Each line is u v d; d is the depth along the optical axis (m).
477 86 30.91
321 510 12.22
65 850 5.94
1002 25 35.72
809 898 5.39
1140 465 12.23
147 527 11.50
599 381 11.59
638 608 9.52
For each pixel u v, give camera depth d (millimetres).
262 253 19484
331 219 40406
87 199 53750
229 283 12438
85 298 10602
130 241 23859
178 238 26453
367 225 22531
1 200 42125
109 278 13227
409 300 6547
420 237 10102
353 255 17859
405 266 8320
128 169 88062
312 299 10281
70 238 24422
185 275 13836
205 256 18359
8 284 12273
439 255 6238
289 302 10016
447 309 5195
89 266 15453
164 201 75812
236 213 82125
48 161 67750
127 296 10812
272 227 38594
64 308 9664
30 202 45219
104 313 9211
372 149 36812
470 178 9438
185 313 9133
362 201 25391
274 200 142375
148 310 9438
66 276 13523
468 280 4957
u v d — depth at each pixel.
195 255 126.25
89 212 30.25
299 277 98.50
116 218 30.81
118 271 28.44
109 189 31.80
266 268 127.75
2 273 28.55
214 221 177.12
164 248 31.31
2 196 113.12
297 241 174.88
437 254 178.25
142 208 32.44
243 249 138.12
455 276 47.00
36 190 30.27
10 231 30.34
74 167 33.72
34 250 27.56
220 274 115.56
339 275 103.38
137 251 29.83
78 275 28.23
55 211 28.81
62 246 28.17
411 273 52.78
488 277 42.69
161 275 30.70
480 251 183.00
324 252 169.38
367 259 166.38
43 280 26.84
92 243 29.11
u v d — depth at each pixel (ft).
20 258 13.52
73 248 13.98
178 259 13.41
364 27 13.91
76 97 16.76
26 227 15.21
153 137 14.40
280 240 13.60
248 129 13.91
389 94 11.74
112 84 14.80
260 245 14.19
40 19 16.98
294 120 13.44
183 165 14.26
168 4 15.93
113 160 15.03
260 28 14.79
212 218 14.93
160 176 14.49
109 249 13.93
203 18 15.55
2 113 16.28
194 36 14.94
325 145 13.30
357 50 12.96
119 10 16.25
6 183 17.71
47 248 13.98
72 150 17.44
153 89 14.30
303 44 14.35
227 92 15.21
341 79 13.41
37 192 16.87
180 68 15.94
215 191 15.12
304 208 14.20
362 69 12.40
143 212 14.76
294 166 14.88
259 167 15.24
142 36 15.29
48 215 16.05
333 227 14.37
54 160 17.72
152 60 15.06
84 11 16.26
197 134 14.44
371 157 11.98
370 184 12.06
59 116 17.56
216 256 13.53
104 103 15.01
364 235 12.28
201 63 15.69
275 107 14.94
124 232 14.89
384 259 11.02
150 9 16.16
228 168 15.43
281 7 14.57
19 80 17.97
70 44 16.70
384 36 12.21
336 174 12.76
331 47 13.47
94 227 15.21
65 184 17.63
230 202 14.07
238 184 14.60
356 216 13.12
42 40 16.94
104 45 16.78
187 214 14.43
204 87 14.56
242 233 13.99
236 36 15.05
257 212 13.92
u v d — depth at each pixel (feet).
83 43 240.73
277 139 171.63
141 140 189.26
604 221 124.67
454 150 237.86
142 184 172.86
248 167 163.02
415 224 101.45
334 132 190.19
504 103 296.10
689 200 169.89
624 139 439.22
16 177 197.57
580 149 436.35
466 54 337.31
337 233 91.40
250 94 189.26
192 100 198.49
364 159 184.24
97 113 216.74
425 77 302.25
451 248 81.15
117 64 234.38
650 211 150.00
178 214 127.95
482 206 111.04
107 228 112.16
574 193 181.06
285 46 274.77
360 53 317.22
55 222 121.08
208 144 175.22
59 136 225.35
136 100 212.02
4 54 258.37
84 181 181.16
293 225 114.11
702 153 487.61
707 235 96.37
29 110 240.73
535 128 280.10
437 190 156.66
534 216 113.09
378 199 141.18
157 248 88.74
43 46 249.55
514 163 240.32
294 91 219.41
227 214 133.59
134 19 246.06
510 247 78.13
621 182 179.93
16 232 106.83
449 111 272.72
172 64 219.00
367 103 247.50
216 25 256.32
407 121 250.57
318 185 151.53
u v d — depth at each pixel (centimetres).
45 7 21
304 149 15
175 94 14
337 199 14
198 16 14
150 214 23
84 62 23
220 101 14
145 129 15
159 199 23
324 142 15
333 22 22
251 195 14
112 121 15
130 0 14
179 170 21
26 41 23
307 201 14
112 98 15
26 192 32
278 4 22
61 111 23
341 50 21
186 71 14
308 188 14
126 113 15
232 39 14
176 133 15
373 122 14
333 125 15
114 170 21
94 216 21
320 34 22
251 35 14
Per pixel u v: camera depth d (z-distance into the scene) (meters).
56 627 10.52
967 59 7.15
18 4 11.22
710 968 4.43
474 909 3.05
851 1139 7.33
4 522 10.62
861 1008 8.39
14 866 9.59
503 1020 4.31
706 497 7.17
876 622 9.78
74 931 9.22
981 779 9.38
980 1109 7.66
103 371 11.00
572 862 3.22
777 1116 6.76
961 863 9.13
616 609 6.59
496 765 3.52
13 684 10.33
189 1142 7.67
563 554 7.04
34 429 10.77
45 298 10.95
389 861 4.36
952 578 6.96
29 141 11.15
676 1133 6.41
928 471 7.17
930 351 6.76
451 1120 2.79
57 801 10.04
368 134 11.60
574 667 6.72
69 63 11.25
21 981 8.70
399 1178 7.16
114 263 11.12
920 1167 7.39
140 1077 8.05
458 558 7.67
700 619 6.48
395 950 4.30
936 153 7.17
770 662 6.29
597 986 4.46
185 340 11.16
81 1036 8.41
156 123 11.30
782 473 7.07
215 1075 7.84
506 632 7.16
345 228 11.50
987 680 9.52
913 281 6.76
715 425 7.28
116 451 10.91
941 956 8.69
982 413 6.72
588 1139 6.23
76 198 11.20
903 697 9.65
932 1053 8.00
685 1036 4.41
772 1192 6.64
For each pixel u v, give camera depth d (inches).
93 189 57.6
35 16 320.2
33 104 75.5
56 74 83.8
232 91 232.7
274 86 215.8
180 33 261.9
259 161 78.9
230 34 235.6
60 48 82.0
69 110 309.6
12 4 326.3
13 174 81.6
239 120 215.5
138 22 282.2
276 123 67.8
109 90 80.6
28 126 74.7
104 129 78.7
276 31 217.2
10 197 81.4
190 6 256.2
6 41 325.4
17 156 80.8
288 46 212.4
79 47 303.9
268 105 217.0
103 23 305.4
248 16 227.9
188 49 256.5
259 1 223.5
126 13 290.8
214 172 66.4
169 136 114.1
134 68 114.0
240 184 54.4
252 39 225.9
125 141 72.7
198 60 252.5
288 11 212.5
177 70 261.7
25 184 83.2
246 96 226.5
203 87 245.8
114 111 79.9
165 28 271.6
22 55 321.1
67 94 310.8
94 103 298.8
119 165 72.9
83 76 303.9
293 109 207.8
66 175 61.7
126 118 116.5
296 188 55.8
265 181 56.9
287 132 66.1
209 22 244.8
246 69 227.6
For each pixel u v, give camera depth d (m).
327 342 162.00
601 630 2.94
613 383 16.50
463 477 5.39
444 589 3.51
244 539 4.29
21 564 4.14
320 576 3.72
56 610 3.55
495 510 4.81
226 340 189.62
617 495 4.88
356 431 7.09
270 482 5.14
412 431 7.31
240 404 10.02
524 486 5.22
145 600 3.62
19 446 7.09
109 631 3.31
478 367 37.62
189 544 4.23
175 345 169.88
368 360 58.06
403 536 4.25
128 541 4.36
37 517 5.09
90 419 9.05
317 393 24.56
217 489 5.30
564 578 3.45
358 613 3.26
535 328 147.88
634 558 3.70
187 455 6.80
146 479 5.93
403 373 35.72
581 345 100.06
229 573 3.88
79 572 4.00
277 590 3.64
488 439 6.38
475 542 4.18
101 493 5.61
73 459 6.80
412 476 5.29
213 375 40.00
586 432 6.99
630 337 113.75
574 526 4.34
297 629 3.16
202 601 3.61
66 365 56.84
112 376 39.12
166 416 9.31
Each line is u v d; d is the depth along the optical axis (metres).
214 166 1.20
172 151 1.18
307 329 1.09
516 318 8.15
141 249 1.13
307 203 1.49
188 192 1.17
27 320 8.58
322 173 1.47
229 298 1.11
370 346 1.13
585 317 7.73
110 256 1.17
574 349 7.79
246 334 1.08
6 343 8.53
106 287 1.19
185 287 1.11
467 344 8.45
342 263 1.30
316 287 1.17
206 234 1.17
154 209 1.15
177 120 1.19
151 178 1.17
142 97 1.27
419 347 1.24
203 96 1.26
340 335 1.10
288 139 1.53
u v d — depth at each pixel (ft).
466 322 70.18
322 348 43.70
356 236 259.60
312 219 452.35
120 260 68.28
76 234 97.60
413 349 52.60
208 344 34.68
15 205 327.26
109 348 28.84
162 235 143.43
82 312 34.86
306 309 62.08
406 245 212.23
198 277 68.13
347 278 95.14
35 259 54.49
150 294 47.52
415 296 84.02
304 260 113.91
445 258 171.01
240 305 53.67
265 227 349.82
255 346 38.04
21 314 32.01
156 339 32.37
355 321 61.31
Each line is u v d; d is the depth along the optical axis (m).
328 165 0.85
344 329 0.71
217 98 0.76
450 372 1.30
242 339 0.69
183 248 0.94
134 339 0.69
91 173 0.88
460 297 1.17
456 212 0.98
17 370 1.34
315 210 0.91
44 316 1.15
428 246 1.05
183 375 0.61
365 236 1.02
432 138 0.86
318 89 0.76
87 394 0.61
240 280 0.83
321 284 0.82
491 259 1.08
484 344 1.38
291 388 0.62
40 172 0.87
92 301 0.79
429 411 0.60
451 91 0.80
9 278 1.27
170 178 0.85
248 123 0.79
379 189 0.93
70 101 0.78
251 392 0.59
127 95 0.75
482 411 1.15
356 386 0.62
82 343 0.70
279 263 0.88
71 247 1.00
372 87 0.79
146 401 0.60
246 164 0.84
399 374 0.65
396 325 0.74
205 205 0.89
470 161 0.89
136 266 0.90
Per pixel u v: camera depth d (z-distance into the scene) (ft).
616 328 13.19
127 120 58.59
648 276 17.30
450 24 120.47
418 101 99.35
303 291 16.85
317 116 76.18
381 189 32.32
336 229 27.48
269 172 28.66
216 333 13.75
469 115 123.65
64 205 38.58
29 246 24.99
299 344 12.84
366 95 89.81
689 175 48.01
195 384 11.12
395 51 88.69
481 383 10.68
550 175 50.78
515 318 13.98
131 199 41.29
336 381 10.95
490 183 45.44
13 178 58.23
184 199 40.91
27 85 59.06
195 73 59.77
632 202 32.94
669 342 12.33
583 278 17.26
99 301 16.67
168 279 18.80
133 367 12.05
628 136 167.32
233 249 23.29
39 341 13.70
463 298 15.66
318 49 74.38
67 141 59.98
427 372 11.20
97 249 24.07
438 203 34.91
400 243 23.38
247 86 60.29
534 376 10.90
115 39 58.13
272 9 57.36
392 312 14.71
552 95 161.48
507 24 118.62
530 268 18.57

Problem to solve> Among the lines above, repeat exactly those from the line with "29 110 240.73" to the line with "252 39 225.9", counting both ends.

Task answer>
29 110 240.73
535 128 280.10
437 190 156.66
534 216 113.09
378 199 141.18
157 248 88.74
43 46 249.55
514 163 240.32
294 91 219.41
227 214 133.59
134 19 246.06
510 247 78.13
621 182 179.93
16 232 106.83
449 111 272.72
172 64 219.00
367 103 247.50
216 25 256.32
407 121 250.57
318 185 151.53
u v d — depth at each pixel (centimetres).
45 7 21
304 149 15
175 94 14
337 199 14
198 16 14
150 214 23
84 62 23
220 101 14
145 129 15
159 199 23
324 142 15
333 22 22
251 195 14
112 121 15
130 0 14
179 170 21
26 41 23
307 201 14
112 98 15
26 192 32
278 4 22
61 111 23
341 50 21
186 71 14
308 188 14
126 113 15
232 39 14
176 133 15
373 122 14
333 125 15
114 170 21
94 216 21
320 34 22
251 35 14
Per pixel u v: camera depth d (z-distance into the scene) (meters).
56 627 10.52
967 59 7.15
18 4 11.22
710 968 4.43
474 909 3.05
851 1139 7.33
4 522 10.62
861 1008 8.39
14 866 9.59
503 1020 4.31
706 497 7.17
876 622 9.78
74 931 9.22
981 779 9.38
980 1109 7.66
103 371 11.00
572 862 3.22
777 1116 6.76
961 863 9.13
616 609 6.59
496 765 3.52
13 684 10.33
189 1142 7.67
563 554 7.04
34 429 10.77
45 298 10.95
389 861 4.36
952 578 6.96
29 141 11.15
676 1133 6.41
928 471 7.17
930 351 6.76
451 1120 2.79
57 801 10.04
368 134 11.60
574 667 6.72
69 63 11.25
21 981 8.70
399 1178 7.16
114 263 11.12
920 1167 7.39
140 1077 8.05
458 558 7.67
700 619 6.48
395 950 4.30
936 153 7.17
770 662 6.29
597 986 4.46
185 340 11.16
81 1036 8.41
156 123 11.30
782 473 7.07
215 1075 7.84
506 632 7.16
345 228 11.50
987 680 9.52
913 281 6.76
715 425 7.28
116 451 10.91
941 956 8.69
982 413 6.72
588 1139 6.23
76 198 11.20
903 697 9.65
932 1053 8.00
685 1036 4.41
772 1192 6.64
For each pixel u v, give camera depth d (inches).
93 189 57.6
35 16 320.2
33 104 75.5
56 74 83.8
232 91 232.7
274 86 215.8
180 33 261.9
259 161 78.9
230 34 235.6
60 48 82.0
69 110 309.6
12 4 326.3
13 174 81.6
239 120 215.5
138 22 282.2
276 123 67.8
109 90 80.6
28 126 74.7
104 129 78.7
276 31 217.2
10 197 81.4
190 6 256.2
6 41 325.4
17 156 80.8
288 46 212.4
79 47 303.9
268 105 217.0
103 23 305.4
248 16 227.9
188 49 256.5
259 1 223.5
126 13 290.8
214 172 66.4
169 136 114.1
134 68 114.0
240 184 54.4
252 39 225.9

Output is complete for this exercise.